■ **PROBLEM DESCRIPTION**
Extract each line from the rows below that contains the string "REMOVE", copying every such line in full.

■ **DATA PROVIDED**

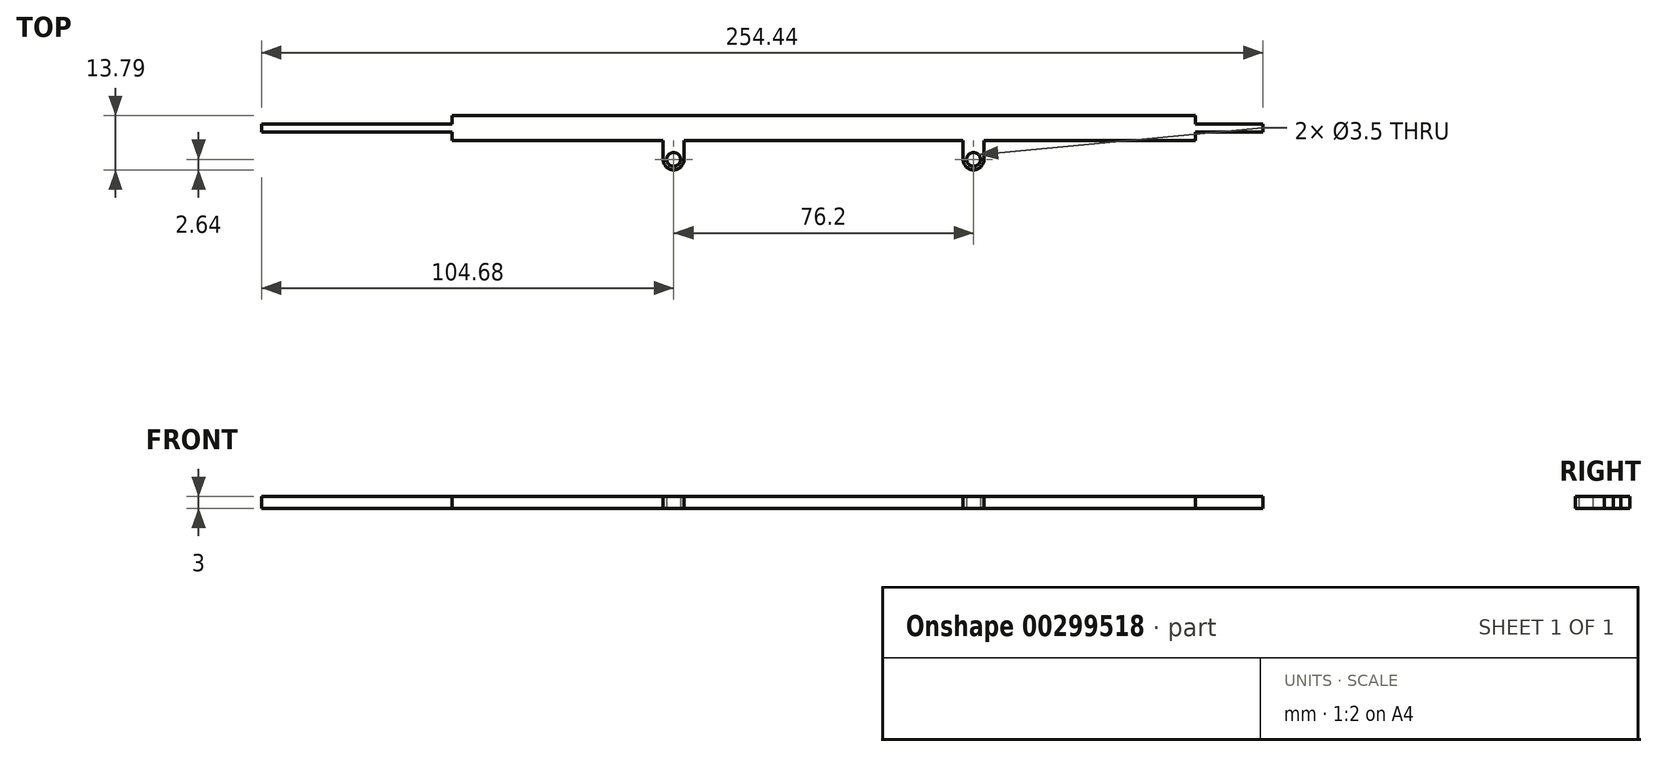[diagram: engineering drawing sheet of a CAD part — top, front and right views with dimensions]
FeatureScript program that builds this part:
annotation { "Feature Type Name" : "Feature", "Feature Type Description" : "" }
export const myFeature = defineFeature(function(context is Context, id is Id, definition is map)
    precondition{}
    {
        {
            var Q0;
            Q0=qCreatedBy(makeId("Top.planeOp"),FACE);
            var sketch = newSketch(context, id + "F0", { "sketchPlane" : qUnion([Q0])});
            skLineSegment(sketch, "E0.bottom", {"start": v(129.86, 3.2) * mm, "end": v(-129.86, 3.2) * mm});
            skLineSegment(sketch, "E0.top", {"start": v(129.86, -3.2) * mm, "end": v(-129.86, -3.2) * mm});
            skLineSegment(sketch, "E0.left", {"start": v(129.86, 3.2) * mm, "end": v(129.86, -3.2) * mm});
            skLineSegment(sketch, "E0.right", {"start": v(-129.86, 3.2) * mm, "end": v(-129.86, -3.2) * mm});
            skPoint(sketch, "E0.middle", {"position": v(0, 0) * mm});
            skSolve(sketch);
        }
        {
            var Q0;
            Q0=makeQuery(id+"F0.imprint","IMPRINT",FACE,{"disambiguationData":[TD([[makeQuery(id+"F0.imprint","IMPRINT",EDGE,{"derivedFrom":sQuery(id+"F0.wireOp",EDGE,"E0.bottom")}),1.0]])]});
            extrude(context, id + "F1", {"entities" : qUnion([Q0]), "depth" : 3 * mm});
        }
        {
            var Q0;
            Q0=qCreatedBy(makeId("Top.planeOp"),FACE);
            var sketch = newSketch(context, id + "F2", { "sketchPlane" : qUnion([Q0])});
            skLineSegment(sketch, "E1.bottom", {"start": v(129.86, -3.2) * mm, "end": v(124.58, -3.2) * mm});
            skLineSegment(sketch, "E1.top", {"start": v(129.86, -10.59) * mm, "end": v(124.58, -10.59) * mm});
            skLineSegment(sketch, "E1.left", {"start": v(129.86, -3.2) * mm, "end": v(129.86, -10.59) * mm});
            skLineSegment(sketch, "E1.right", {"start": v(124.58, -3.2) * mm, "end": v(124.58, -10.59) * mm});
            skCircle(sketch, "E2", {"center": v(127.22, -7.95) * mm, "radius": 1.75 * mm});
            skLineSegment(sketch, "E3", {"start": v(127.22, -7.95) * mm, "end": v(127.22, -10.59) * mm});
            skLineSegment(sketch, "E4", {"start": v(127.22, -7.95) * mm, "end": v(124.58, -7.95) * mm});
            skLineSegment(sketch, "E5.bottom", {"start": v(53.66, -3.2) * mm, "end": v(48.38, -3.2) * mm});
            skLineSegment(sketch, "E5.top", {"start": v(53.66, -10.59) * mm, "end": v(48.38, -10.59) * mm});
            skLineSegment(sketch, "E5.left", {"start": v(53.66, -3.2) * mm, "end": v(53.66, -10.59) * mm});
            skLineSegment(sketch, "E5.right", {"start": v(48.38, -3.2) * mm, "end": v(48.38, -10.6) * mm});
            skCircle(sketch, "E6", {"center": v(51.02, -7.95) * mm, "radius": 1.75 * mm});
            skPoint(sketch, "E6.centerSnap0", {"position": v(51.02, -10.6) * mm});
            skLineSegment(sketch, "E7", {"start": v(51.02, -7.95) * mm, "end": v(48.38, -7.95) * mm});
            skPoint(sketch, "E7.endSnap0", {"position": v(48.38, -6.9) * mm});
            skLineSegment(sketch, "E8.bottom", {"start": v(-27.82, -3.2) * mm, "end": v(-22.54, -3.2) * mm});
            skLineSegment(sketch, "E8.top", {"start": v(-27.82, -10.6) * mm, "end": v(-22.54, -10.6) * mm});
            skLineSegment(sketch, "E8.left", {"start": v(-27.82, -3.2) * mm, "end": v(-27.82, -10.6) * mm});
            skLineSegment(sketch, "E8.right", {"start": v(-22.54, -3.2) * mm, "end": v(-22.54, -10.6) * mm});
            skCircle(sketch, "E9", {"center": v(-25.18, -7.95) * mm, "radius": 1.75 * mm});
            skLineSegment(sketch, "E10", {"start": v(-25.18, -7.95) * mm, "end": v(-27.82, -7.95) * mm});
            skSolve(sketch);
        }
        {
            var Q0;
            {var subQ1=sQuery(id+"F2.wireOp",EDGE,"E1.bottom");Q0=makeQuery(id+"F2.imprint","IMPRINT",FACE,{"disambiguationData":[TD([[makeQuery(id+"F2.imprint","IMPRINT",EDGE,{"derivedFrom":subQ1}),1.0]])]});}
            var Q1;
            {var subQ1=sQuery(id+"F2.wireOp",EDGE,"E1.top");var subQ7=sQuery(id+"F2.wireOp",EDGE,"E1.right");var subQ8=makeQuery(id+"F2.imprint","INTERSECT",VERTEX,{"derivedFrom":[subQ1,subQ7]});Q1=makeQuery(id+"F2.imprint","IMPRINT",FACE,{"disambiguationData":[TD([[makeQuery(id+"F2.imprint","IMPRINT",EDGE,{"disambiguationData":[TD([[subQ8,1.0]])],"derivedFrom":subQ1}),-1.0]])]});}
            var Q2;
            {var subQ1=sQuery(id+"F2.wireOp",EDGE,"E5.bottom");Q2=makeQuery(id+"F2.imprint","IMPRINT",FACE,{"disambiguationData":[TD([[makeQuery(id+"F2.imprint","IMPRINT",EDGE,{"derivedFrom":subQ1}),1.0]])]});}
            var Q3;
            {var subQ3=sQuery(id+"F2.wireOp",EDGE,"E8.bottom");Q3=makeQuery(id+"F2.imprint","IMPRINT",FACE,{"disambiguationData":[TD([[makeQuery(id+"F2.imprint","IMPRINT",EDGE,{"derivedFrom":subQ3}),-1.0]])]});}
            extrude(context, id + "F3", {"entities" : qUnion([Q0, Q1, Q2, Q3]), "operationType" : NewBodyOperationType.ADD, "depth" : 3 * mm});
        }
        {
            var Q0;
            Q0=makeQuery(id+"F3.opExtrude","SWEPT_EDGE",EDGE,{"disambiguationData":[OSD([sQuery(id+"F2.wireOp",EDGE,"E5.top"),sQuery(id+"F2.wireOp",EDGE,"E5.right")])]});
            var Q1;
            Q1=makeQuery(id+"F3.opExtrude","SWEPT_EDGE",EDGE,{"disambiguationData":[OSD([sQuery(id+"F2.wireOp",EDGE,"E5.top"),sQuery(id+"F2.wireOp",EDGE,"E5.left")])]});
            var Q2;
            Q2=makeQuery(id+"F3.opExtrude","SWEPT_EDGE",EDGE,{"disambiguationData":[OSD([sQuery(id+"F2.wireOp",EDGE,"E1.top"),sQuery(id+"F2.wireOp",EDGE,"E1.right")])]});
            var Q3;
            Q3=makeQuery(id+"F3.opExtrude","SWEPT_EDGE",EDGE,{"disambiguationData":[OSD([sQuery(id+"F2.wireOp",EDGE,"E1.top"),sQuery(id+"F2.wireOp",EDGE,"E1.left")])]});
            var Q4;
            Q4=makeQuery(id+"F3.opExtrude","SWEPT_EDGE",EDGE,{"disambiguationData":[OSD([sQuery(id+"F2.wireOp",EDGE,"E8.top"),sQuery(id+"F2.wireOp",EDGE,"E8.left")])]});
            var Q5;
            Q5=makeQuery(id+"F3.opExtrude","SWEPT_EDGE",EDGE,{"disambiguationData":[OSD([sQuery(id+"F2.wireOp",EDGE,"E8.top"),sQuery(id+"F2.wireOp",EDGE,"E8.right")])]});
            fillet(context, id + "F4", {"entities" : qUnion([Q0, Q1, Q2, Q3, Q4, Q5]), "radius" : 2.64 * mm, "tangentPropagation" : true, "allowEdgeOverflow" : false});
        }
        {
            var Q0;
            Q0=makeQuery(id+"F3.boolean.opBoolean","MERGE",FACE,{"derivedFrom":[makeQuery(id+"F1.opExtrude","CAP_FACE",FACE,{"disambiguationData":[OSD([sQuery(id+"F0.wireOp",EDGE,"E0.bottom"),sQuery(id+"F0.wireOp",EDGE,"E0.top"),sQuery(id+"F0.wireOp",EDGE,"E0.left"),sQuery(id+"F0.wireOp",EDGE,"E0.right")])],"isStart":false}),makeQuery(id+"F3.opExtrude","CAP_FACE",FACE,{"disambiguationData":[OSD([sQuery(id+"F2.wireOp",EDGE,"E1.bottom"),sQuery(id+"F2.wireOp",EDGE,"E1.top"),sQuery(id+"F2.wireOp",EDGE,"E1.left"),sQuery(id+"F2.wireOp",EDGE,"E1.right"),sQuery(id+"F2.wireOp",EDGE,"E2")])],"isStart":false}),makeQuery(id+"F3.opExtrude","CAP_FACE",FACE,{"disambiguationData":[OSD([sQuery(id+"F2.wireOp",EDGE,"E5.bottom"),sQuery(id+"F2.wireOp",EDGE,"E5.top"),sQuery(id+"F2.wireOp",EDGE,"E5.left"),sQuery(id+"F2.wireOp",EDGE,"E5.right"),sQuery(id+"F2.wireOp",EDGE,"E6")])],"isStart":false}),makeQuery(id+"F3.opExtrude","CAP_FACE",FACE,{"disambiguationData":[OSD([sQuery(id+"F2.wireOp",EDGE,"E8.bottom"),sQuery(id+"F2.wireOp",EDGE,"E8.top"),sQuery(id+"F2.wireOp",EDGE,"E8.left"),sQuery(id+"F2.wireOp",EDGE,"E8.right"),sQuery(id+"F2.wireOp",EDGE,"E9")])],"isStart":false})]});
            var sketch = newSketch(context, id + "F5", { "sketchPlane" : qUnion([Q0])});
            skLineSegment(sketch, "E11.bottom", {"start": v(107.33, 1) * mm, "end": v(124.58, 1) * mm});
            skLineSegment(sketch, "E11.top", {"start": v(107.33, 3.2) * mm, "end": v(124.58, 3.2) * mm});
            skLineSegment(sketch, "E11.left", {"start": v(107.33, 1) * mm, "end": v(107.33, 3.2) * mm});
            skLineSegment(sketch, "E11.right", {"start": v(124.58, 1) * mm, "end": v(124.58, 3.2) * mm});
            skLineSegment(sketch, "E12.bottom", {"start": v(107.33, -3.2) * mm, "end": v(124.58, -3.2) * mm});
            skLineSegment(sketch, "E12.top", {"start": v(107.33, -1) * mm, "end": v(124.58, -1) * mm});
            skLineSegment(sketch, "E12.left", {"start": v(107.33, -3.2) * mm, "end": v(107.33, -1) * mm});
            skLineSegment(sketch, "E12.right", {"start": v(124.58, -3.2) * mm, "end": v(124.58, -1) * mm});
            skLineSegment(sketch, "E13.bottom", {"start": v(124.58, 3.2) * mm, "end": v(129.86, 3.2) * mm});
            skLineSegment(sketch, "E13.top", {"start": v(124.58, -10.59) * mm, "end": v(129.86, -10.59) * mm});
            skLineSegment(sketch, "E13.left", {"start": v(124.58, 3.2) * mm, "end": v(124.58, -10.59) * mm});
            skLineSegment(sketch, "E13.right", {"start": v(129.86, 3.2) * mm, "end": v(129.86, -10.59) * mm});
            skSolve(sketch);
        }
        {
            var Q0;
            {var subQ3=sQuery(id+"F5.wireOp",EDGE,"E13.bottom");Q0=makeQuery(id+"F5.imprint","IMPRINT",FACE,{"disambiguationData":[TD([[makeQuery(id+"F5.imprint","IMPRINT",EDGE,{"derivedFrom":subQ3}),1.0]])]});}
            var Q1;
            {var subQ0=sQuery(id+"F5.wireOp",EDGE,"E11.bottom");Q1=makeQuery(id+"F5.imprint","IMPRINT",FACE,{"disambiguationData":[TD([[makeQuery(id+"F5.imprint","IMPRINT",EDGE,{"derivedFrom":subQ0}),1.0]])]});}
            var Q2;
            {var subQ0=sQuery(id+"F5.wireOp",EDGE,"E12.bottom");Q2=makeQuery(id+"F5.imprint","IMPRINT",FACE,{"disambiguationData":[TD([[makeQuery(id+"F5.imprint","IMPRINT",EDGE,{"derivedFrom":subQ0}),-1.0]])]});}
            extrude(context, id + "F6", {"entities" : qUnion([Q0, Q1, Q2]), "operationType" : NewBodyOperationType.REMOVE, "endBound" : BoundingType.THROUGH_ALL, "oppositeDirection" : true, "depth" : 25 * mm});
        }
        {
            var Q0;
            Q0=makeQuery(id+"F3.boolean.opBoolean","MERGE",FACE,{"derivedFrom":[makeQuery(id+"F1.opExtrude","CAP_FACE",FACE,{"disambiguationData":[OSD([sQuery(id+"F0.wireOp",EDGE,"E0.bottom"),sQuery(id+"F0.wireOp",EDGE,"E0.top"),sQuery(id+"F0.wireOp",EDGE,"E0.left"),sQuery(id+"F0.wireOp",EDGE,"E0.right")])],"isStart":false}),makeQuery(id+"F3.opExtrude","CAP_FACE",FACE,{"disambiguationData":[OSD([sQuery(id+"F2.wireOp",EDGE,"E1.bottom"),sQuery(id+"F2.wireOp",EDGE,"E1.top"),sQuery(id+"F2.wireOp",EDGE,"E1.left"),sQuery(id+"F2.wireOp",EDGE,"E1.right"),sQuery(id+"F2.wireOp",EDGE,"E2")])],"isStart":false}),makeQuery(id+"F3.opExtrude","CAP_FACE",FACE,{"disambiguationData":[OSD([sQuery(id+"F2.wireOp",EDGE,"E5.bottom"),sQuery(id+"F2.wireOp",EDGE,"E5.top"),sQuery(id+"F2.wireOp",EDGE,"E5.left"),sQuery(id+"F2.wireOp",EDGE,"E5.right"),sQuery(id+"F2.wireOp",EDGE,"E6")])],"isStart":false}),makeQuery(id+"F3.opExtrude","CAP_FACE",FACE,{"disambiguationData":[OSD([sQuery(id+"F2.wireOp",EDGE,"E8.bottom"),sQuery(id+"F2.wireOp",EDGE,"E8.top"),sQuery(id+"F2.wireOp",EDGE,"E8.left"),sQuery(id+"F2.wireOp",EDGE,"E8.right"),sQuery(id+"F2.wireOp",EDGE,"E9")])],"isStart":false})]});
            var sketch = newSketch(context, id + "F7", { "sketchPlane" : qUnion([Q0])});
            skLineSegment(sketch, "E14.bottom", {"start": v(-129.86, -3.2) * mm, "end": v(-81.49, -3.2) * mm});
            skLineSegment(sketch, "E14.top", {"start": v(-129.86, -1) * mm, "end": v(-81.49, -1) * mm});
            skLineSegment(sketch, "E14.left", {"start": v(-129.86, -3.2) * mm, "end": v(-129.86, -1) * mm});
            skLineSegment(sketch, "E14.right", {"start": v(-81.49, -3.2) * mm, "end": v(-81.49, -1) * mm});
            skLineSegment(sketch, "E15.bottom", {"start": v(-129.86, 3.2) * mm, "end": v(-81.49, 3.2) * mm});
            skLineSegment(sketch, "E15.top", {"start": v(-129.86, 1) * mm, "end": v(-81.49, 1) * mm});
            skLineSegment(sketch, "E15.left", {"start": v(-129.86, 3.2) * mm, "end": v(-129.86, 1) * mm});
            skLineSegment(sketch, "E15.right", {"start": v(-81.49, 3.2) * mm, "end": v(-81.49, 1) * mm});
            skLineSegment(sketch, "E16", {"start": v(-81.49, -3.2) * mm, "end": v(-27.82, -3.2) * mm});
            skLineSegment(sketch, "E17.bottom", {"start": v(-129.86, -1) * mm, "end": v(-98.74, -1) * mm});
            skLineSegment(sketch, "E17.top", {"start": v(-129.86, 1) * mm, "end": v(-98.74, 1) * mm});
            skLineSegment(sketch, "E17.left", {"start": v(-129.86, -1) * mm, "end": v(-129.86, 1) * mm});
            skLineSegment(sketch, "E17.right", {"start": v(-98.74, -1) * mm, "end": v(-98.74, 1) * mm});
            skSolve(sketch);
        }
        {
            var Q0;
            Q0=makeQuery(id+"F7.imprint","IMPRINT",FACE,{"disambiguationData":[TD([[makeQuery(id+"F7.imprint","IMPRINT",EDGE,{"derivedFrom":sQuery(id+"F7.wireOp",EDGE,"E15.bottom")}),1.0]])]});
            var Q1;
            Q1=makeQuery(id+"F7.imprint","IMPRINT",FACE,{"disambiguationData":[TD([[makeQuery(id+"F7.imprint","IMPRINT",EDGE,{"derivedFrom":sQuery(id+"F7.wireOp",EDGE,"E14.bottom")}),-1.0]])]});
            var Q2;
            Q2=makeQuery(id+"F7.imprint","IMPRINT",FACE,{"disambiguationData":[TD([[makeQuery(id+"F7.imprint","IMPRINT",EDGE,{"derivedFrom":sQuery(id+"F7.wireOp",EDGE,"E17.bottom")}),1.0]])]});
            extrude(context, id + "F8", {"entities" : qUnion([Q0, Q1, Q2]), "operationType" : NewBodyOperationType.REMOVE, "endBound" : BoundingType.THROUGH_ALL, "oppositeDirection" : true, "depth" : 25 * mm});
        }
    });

■ **EXERCISE SOLUTION**
            extrude(context, id + "F6", {"entities" : qUnion([Q0, Q1, Q2]), "operationType" : NewBodyOperationType.REMOVE, "endBound" : BoundingType.THROUGH_ALL, "oppositeDirection" : true, "depth" : 25 * mm});
            extrude(context, id + "F8", {"entities" : qUnion([Q0, Q1, Q2]), "operationType" : NewBodyOperationType.REMOVE, "endBound" : BoundingType.THROUGH_ALL, "oppositeDirection" : true, "depth" : 25 * mm});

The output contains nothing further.